Claude Guéant c’est un peu comme ces lévriers légèrement voûtés, sagement rangés aux pieds ou derrière leur maître. Leur façon de se mouvoir et de s’inscrire dans le cadre fait oublier qu’ils peuvent aboyer. Et aboyer longuement. “Les Français, à force d’immigration incontrôlée, ont parfois le sentiment de ne plus être chez eux, ou bien ils ont le sentiment de voir des pratiques qui s’imposent à eux et qui ne correspondent pas aux règles de notre vie sociale” a déclaré jeudi 17 mars au micro d’Europe 1 Claude Guéant.
Une phrase qui doit être rapprochée de l’entretien accordé au quotidien Le Monde du 16 mars : “Le FN ne nous sert pas de boussole. Un gouvernement doit travailler en fonction de ce qu’il estime être nécessaire et il doit être à l’écoute de la population. Les Français ont le sentiment que les flux non-maîtrisés changent leur environnement. Ils ne sont pas xénophobes. Cela étant, ils veulent que la France reste la France. Ils veulent que leur mode de vie soit respecté, que la laïcité demeure à la base de notre pacte républicain. Ils veulent que l’intégration, pour les nouveaux venus, ou l’assimilation, pour les plus anciens, se fasse réellement, ils ne veulent pas de communautarisme. Les Français veulent que les nouveaux arrivés adoptent le mode de vie qui est le leur “.
Si les propos mettent la gauche en émoi , l’UMP, traumatisée par les intentions de vote prêtées au Front National fait bloc autour de Claude Guéant. François Fillon qui décidément aura couvert tous les dérapages de ses ministres fait le sourd. Signe qu’il s’agit bien d’une stratégie partagée, le Premier ministre a affirmé sur France 2 jeudi soir “ne pas s’attacher aux tournures de phrases” mais uniquement à la politique menée par le gouvernement. François Baroin, porte-parole du gouvernement estime de son côté “qu’il n’y a pas de procès en sorcellerie à faire” à Claude Guéant.

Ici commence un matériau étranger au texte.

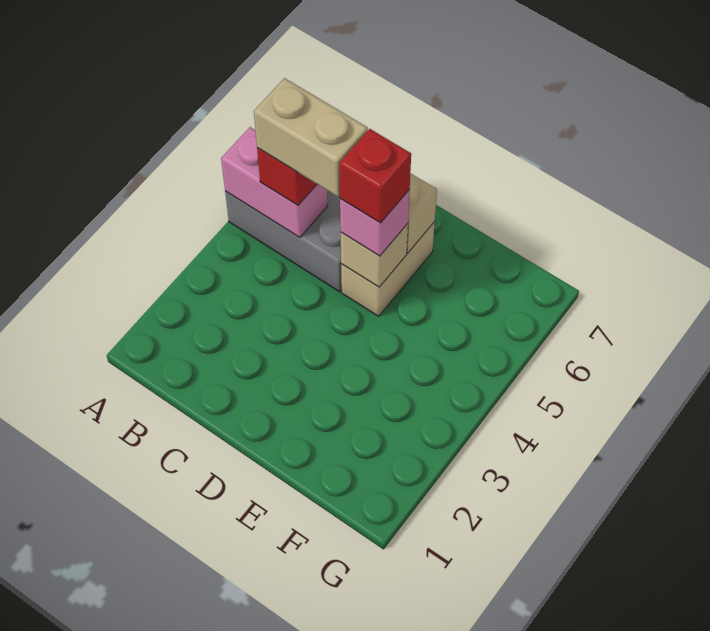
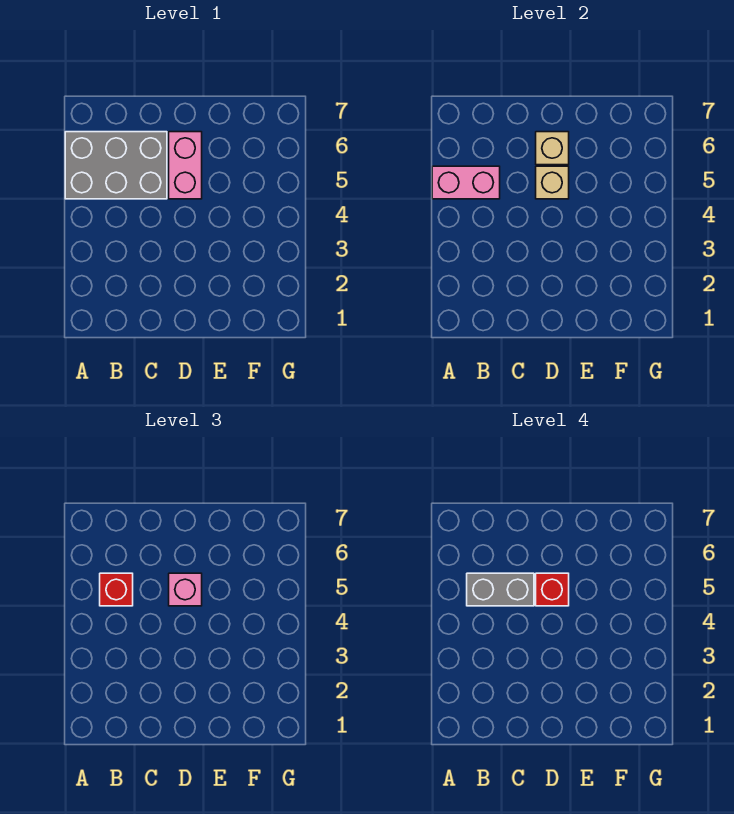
tan 1x2 brick [254,78,368,197] -> grey 1x2 brick [467,573,534,606]
tan 1x2 brick [341,222,435,316] -> pink 1x2 brick [169,132,202,199]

La réplique la plus intelligente est assurément venue d’Harlem Désir , numéro 2 du PS, pour qui, “C’est quand l’État n’est plus dirigé par des républicains que “les Français ne se sentent plus chez eux“.
Pertinente également l’analyse du député villepiniste Jean-Pierre Grand : “J’observe une montée du Front National, à partir de slogans, et quand j’entends le ministre de l’Intérieur, dire qu’on ne se sent pas chez soit en France, c’est gravissime. C’est un discours qui est à peu près celui que tiennent les candidats du Front National aux élections cantonales partout en France. Je ne pense pas que le ministre de l’Intérieur ait vocation à faire campagne pour le Front National. Quand on tient de tels discours, on crédibilise le Front National, et les électeurs ne s’y trompent pas, ils vont voter pour l’original. Ils ne vont pas voter pour la copie. C’est idéologiquement insupportable, et politiquement suicidaire“.
Claude Guéant ministre, ce n’est pas la victoire de la méritocratie comme on peut le lire ici ou là dans des portraits hagiographiques. C’est au contraire le symbole du renoncement du pouvoir politique face à une haute administration et la rupture de l’apparence avec le passage à la lumière des hommes de l’ombre. “En réalité, il était le vrai ministre de l’Intérieur depuis au moins quinze ans“, concède Jean-Louis Debré.
Quinze années de responsabilités donc pour des résultats qu’il dénonce aujourd’hui …
L’emprise de Claude Guéant sur Nicolas Sarkozy est inquiétante. Tous les observateurs s’accordent à reconnaître que rarement secrétaire général n’avait accumulé autant de pouvoir à l’Elysée. Tout transitait par lui. Aujourd’hui encore, Les Echos rapporte que pas une journée ne passe sans que Nicolas Sarkozy ne l’appelle.
En plaçant son cardinal place Beauvau, Nicolas Sarkozy offre certes son bâton de maréchal à un collaborateur fidèle mais il verrouille surtout un ministère stratégique pour les présidentielles. Une place forte à partir de laquelle l’Elysée entend bien reconquérir les électeurs tentés par le FN.
Les propos de Claude Guéant ne doivent rien au hasard. Pas plus que le soutien sans faille qu’il trouve dans la majorité. Ils confirment que loin de se recentrer, Nicolas Sarkozy sur la fin du mandat va accentuer sa dérive droitière afin de braconner dans les eaux frontistes.